- **Work to be completed**: Return only this: the line with "Intern Teacher Signature Date" and all the lines that follow it below, through the final one, exactly as they are.

- **Source data**:
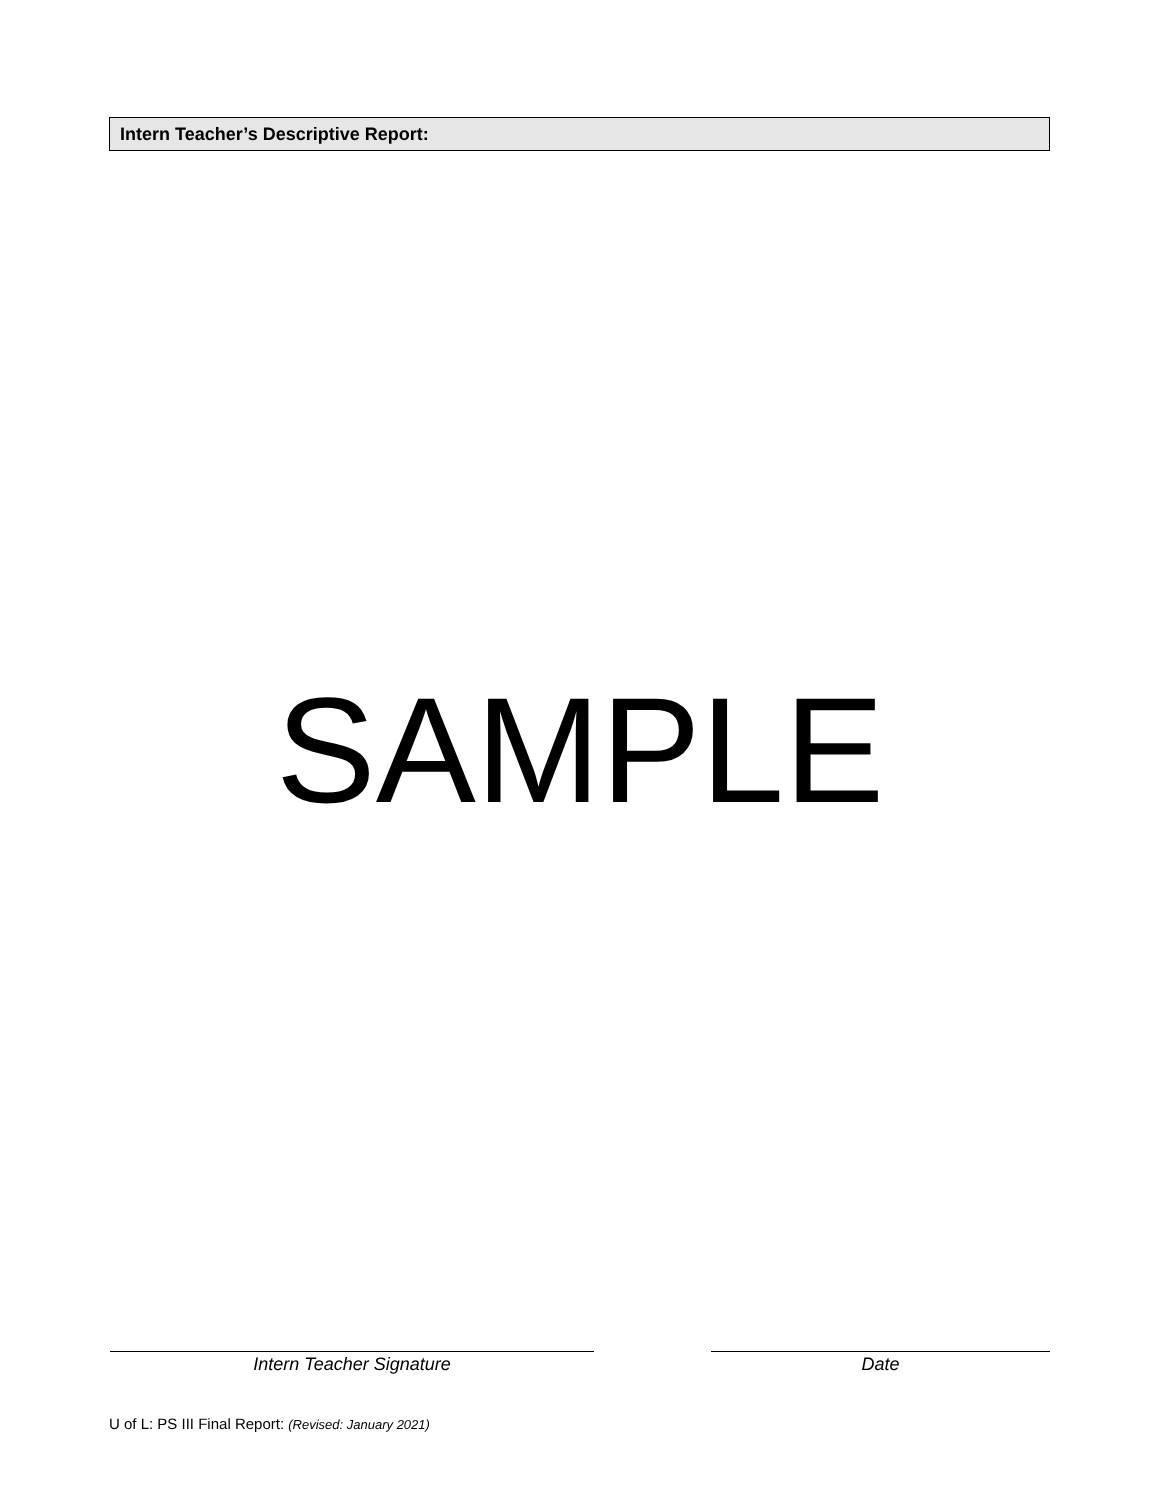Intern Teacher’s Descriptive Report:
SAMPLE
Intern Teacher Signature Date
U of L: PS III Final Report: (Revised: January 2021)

- **Exercise response**:
Intern Teacher Signature Date
U of L: PS III Final Report: (Revised: January 2021)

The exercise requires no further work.